==== Text extract ====

In this notebook, we will do sentiment analysis on Standford sentiment Treebank dataset. 
The core things-
1) We will focussing on sentiments of the phrases with 5 classes.
2) data augmentation
3) model architectures.

Original paper: https://nlp.stanford.edu/~socherr/EMNLP2013_RNTN.pdf
Dataset location: https://nlp.stanford.edu/sentiment/
We wont make the same architecture as mentioned in the paper. We will use a simple LSTM.

# Preparing data

In [1]:
# Download packages
!pip install zipfile > /dev/null 2>&1  
!pip install io > /dev/null 2>&1  

In [2]:
# Download dataset
from urllib.request import urlopen
from zipfile import ZipFile 
from io import BytesIO
import random

dataset_location = "http://nlp.stanford.edu/~socherr/stanfordSentimentTreebank.zip"
zipresp = urlopen(dataset_location)
with urlopen(dataset_location) as zipresp:
  with ZipFile(BytesIO(zipresp.read())) as zfile:
    zfile.extractall("./SST_dataset")


In [3]:
# Loading data
# phrases are present in dictionary.txt

phrases = {}
with open("/content/SST_dataset/stanfordSentimentTreebank/dictionary.txt") as f:
  for line in f:
    phrase,id = line.strip("\n").split("|")
    phrases[id]= {}
    phrases[id]["phrase"]= phrase

with open("/content/SST_dataset/stanfordSentimentTreebank/sentiment_labels.txt") as f:
  i = 0
  for line in f:
    if i==0: i+=1;continue
    id,sentiment = line.strip("\n").split("|")
    if id not in phrases:
      raise(KeyError)
    else:
      phrases[id]["sentiment"] = sentiment

print(phrases['0'],phrases['25'])  


{'phrase': '!', 'sentiment': '0.5'} {'phrase': "'s a visual delight and a decent popcorn adventure ,", 'sentiment': '0.77778'}


# Data Augmentation

In [4]:
# #Back Translate
# # Install package for google translate
# # using google_trans_new for unlimited translations
# !pip install google_trans_new > /dev/null 2>&1
# !pip install googletrans > /dev/null 2>&1


# from google_trans_new import google_translator
# import random
# import googletrans

# translator = google_translator()
# back_translated_phrases = {}

# for i in phrases:
#   sentence = phrases[i]['phrase']
#   available_langs = list(googletrans.LANGUAGES.keys())
#   trans_lang = random.choice(available_langs) 
#   translation = translator.translate(sentence,lang_tgt=trans_lang)
#   assert type(translation) is str 
#   back_translation = translator.translate(translation, lang_tgt="en")
#   if sentence == back_translation:
#     continue
#   else:
#     new_id = str(len(back_translated_phrases))

==== Given material ====

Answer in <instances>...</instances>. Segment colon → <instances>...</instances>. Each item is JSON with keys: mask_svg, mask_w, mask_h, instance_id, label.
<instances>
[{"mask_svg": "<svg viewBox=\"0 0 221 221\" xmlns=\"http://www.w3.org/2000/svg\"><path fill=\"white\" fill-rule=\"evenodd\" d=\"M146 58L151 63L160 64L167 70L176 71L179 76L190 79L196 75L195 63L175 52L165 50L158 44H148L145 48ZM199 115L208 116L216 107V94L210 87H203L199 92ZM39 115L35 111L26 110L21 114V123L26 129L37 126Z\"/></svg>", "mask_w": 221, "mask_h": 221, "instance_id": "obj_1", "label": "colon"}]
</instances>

====

Stated problem ▸ Can you carry on the sentiment analysis notebook on the Stanford Sentiment Treebank, picking up right after its last line?

Final answer ▸
#     back_translated_phrases[new_id] = {}
#     back_translated_phrases[new_id]['phrase']= back_translation
#     back_translated_phrases[new_id]['sentiment'] = phrases[i]['sentiment']

# print("Number of datapoints added after back translation {}".format(len(back_translated_phrases)))




In [5]:
# Dump back translated sentence for future use:
!pip install pickle > /dev/null 2>&1
import pickle

# with open("/content/SST_dataset/back_translated.pickle","wb") as f:
#   pickle.dump(back_translated_phrases,f)

# Also dump existing data for later use
with open("/content/SST_dataset/phrases.pickle","wb") as f:
  pickle.dump(phrases,f)

In [6]:
#random_swap
# Swapping words within a phrase for n times
n = 5

def random_swap(sentence):
  sentence = sentence.split(" ")
  if len(sentence)<3:
    return " ".join(sentence)
  length = range(len(sentence))
  for _ in range(n):
    idx1, idx2 = random.sample(length,2)
    sentence[idx1],sentence[idx2] = sentence[idx2],sentence[idx1]
  return " ".join(sentence)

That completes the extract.